Antara Bertahan dan Mundur: Beratnya Memutuskan Resign Saat Jadi Sandwich Generation
- Pixaby
Lifestyle –Kamu tidak pernah benar-benar bisa istirahat. Bahkan ketika tubuhmu rebah, pikiranmu tetap berjalan: “Tagihan listrik belum dibayar, cicilan rumah sudah jatuh tempo, adik minta bantu uang semesteran, Mama butuh biaya kontrol bulanan.” Semua datang bersamaan, menuntut hadirnya solusi—dan kamu, satu-satunya tempat bergantung.
Kamu mencintai mereka.

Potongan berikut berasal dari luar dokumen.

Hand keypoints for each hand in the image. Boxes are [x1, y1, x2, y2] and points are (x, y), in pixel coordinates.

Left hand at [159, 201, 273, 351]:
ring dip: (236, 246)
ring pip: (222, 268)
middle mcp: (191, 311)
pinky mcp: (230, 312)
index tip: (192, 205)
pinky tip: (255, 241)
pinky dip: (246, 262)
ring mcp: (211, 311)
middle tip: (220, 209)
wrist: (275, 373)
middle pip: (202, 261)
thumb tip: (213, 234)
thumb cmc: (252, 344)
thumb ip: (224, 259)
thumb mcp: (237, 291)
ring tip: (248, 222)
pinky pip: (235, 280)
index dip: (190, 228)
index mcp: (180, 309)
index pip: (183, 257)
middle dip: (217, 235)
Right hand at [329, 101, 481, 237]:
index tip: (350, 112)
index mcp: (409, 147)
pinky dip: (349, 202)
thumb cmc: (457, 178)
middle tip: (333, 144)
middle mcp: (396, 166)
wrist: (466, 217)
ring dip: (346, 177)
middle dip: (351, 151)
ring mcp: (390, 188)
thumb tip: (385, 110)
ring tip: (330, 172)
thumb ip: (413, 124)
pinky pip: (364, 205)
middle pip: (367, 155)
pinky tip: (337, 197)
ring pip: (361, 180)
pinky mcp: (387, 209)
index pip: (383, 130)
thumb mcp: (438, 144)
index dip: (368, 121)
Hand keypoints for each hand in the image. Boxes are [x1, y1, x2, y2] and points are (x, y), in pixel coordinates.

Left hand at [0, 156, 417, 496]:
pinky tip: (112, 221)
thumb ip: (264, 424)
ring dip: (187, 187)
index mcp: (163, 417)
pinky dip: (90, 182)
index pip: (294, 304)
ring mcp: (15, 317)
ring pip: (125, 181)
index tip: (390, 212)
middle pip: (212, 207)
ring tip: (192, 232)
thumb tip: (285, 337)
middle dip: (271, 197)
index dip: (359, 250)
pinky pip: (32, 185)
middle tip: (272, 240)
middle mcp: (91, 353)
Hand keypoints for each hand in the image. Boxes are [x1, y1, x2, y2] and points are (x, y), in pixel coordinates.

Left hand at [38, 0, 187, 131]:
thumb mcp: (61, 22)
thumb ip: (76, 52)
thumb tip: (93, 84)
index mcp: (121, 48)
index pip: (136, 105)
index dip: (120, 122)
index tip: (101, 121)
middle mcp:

Tak pernah sekalipun merasa terbebani karena harus jadi penopang. Tapi ketika pekerjaan mulai menggerus kesehatan mentalmu, saat kamu merasa kehilangan semangat, kehilangan makna—muncul keinginan untuk menyerah. Untuk rehat. Tapi bagaimana bisa, jika mundur berarti membiarkan keluarga goyah?
Di sinilah dilema itu tumbuh. Bertahan di pekerjaan yang menyiksa, atau keluar demi kesehatan jiwa namun berisiko menggoyahkan stabilitas rumah? Artikel ini akan membawamu menyelami tekanan emosional sandwich generation, menjelaskan kenapa dilema ini valid dan nyata, dan menghadirkan panduan psikologis dari pakar internasional untuk membantumu membuat keputusan yang paling sehat, bukan hanya untuk keluargamu, tapi juga untuk dirimu sendiri.

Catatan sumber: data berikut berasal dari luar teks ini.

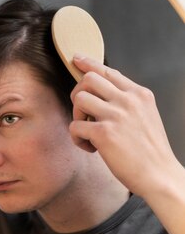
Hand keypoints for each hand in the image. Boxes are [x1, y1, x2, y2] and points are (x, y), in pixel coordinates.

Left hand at [69, 56, 181, 197]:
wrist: (159, 175)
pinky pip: (74, 125)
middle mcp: (128, 100)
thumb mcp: (145, 116)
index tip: (76, 58)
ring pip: (78, 98)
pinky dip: (77, 138)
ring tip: (88, 131)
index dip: (88, 63)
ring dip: (77, 115)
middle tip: (84, 113)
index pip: (108, 71)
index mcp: (139, 94)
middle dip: (78, 93)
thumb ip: (127, 102)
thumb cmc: (149, 150)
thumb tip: (100, 94)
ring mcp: (116, 115)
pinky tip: (91, 148)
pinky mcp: (104, 133)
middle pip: (88, 79)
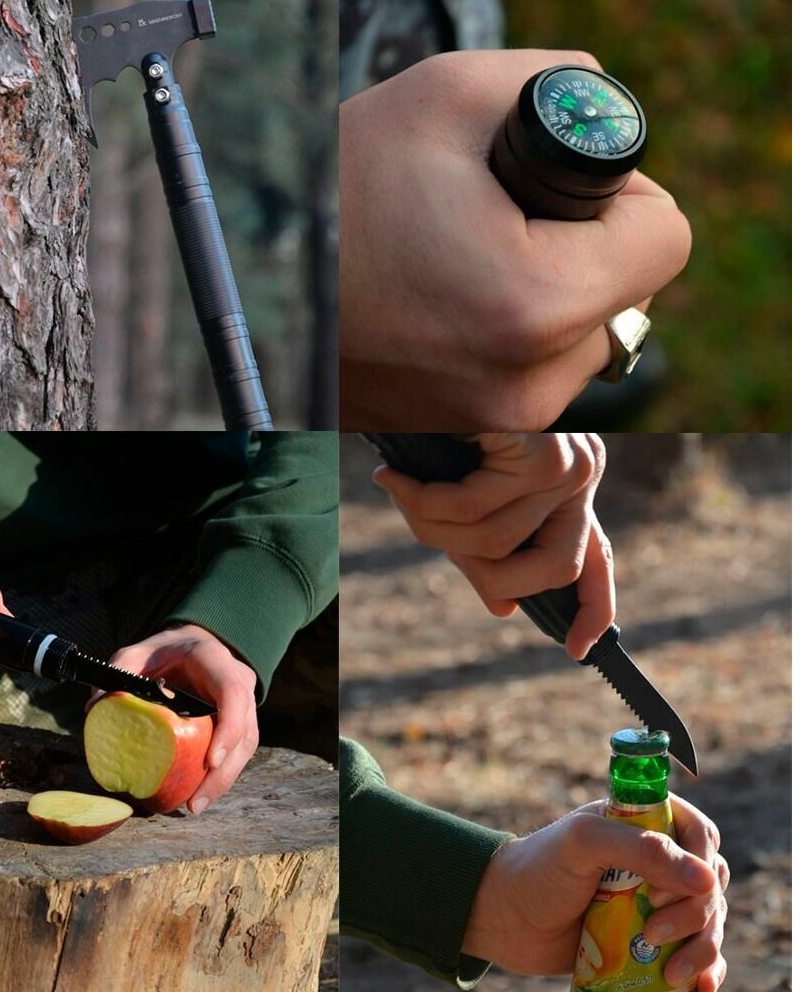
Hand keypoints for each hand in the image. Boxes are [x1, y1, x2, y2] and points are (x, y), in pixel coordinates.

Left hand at [106, 624, 258, 813]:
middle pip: (244, 731)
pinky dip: (219, 775)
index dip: (228, 728)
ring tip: (194, 805)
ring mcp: (244, 703)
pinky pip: (237, 751)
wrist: (191, 644)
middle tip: (194, 803)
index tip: (210, 761)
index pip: (233, 694)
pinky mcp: (240, 721)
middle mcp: (238, 681)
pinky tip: (198, 794)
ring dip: (222, 780)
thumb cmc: (163, 651)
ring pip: (245, 746)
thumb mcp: (135, 654)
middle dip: (223, 772)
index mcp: (213, 660)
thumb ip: (117, 673)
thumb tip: (95, 709)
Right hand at [339, 48, 689, 430]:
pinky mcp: (466, 430)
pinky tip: (446, 300)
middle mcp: (527, 385)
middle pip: (630, 295)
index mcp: (534, 302)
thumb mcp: (448, 93)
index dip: (624, 194)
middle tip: (495, 219)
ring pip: (584, 338)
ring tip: (460, 259)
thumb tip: (613, 118)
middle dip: (585, 248)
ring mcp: (495, 420)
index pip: (666, 240)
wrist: (242, 281)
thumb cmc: (334, 187)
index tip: (557, 184)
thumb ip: (567, 85)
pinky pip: (534, 372)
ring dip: (550, 293)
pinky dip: (512, 333)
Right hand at [374, 433, 612, 657]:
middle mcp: (580, 473)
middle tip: (427, 531)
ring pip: (497, 541)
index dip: (593, 607)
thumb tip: (505, 607)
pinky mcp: (542, 450)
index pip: (594, 557)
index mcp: (568, 485)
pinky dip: (426, 504)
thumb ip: (486, 545)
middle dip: (481, 570)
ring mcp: (568, 461)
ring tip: (398, 492)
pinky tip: (397, 478)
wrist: (439, 342)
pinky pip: (477, 509)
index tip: (577, 648)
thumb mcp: (469, 490)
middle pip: (546, 567)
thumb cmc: (444, 418)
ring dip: (433, 528)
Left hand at [463, 794, 728, 991]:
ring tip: (672, 972)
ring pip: (708, 921)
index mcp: (641, 823)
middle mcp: (655, 860)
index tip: (678, 887)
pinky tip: (702, 988)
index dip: (701, 861)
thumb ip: (642, 850)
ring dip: (702, 948)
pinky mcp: (651, 941)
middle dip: (695, 913)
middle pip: (709, 883)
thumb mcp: (584, 844)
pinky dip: (708, 969)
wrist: (505, 918)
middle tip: (654, 932)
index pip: (698, 833)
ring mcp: (656, 902)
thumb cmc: (539, 868)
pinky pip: (698, 953)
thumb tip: (707, 878)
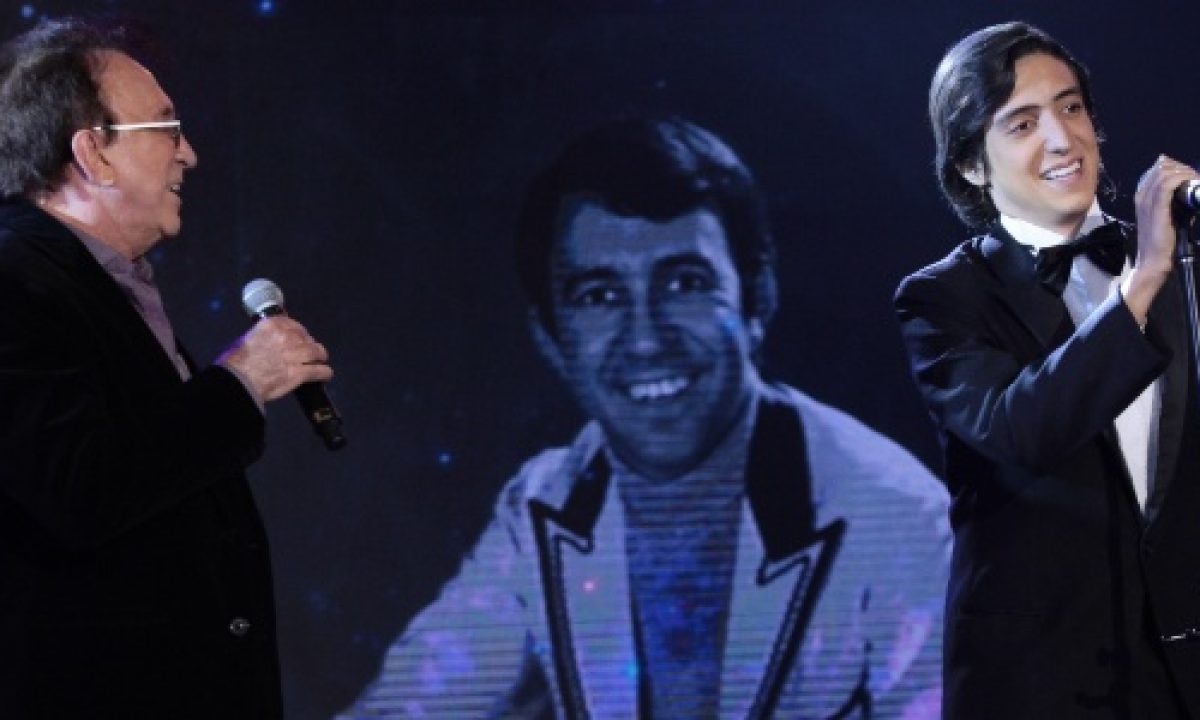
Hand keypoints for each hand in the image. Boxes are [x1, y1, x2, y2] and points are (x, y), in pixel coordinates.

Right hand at [217, 316, 333, 401]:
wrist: (237, 381)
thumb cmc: (235, 363)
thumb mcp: (247, 339)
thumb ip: (263, 337)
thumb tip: (268, 342)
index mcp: (272, 325)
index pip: (294, 325)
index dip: (300, 333)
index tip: (301, 338)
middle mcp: (287, 337)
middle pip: (307, 338)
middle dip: (309, 345)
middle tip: (309, 353)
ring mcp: (295, 355)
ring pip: (317, 352)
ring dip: (320, 357)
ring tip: (320, 361)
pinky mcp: (299, 373)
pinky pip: (319, 371)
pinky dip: (324, 373)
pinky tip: (326, 375)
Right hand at [1124, 154, 1199, 322]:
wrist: (1153, 260)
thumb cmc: (1162, 242)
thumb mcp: (1167, 217)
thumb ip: (1175, 202)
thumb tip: (1191, 191)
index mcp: (1142, 197)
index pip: (1156, 170)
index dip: (1175, 167)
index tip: (1189, 175)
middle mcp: (1142, 196)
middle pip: (1161, 167)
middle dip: (1181, 168)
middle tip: (1195, 177)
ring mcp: (1147, 201)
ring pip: (1165, 172)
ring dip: (1184, 172)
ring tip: (1195, 179)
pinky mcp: (1156, 207)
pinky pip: (1168, 183)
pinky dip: (1182, 179)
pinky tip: (1192, 183)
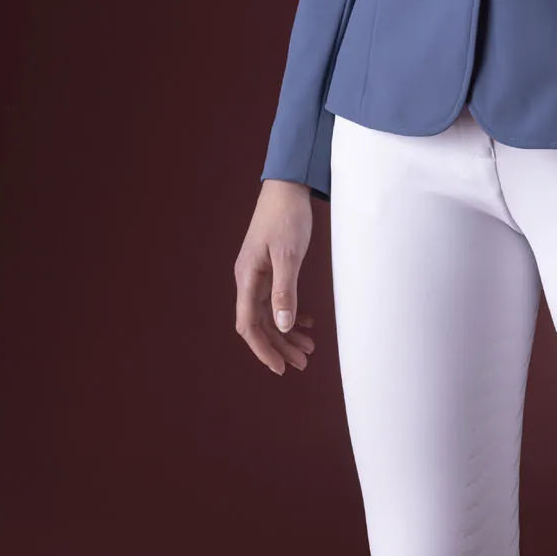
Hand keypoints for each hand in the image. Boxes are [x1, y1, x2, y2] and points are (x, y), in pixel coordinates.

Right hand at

Sandwich Generation: Terhimpit Dua Dunia
Istilah sandwich generation pertama kali dikenalkan oleh seorang pekerja sosial dan profesor asal Amerika Serikat, Dorothy A. Miller pada tahun 1981, untuk menggambarkan individu yang secara bersamaan harus mengurus orang tua yang menua dan anak-anak yang masih bergantung secara finansial maupun emosional. Di Indonesia, kondisi ini makin terasa di usia 30–40-an, ketika karier sedang diuji, tanggung jawab rumah tangga menumpuk, dan kebutuhan keluarga semakin mendesak.

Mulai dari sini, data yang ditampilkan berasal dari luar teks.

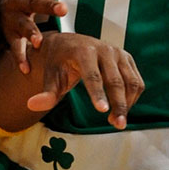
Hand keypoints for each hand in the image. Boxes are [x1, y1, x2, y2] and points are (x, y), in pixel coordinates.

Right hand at [0, 0, 96, 73]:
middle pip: (33, 1)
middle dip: (47, 6)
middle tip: (64, 10)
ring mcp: (11, 17)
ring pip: (21, 24)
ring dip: (30, 32)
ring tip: (39, 41)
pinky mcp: (8, 34)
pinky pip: (13, 47)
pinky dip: (19, 58)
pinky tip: (27, 69)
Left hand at [26, 31, 143, 129]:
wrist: (68, 44)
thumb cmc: (58, 63)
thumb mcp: (51, 76)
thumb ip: (46, 93)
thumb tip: (32, 105)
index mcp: (83, 51)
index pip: (93, 75)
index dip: (98, 94)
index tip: (103, 111)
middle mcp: (104, 49)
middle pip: (115, 81)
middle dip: (118, 104)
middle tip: (117, 125)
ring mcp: (118, 53)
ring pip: (130, 82)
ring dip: (127, 103)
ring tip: (117, 121)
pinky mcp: (127, 58)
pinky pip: (136, 81)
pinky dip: (133, 97)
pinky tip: (122, 109)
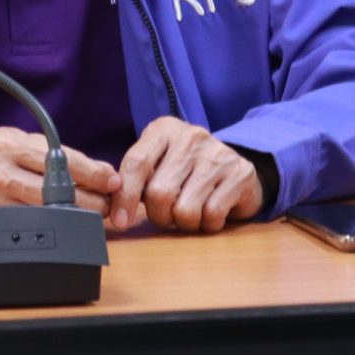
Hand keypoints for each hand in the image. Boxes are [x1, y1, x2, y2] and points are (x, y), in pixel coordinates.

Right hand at [0, 128, 119, 216]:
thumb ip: (50, 152)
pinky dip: (49, 226)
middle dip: (88, 200)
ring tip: (91, 217)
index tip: (111, 180)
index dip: (91, 172)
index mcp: (10, 145)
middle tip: (107, 205)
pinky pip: (26, 225)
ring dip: (73, 217)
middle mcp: (0, 171)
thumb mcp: (15, 139)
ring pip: (43, 213)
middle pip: (55, 191)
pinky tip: (62, 226)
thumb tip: (96, 170)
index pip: (60, 159)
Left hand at [115, 117, 262, 233]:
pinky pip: (212, 216)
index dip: (125, 196)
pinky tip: (210, 212)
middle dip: (159, 215)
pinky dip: (207, 224)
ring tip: (190, 212)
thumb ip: (135, 179)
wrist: (235, 168)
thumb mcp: (158, 164)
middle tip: (167, 214)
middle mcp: (191, 137)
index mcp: (164, 130)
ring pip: (185, 210)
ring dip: (184, 223)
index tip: (120, 221)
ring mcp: (217, 154)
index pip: (136, 163)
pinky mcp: (239, 174)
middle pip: (159, 193)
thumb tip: (115, 210)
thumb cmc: (186, 170)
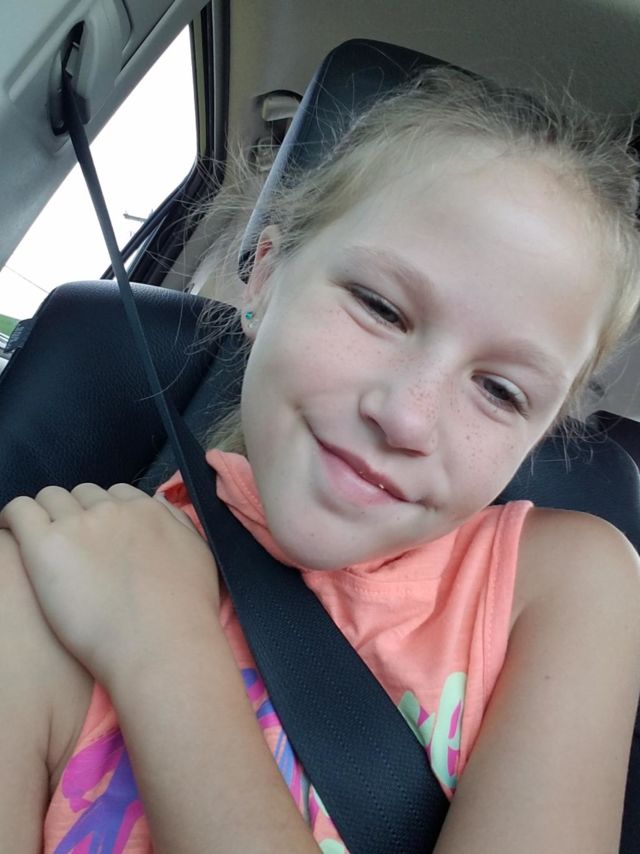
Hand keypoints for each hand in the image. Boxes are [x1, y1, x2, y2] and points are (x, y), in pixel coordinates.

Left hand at [0, 483, 219, 688]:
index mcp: (147, 510)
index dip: (106, 515)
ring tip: (42, 545)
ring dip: (47, 515)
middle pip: (83, 494)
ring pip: (50, 498)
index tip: (101, 538)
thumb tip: (157, 504)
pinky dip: (12, 518)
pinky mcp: (47, 546)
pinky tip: (11, 533)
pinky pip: (19, 511)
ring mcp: (79, 524)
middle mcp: (113, 510)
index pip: (116, 494)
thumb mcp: (198, 554)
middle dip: (77, 513)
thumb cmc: (185, 612)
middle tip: (74, 548)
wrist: (162, 645)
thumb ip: (178, 523)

Beban sandwich generation adalah keterjepitan itu datang dari dua sisi yang sama-sama kamu cintai. Kamu tidak hanya sibuk menghidupi keluarga, tapi juga memikul harapan yang datang dari dua generasi—ke atas dan ke bawah. Dan itu bukan hanya perkara uang. Ini tentang kehadiran. Tentang menjadi andalan yang tak boleh goyah, bahkan ketika kamu sendiri sebenarnya lelah.
Psikolog klinis asal Inggris, Dr. Julie Smith, menyebut kondisi ini sebagai bentuk chronic emotional load, yaitu tekanan emosional jangka panjang yang mengikis daya tahan mental.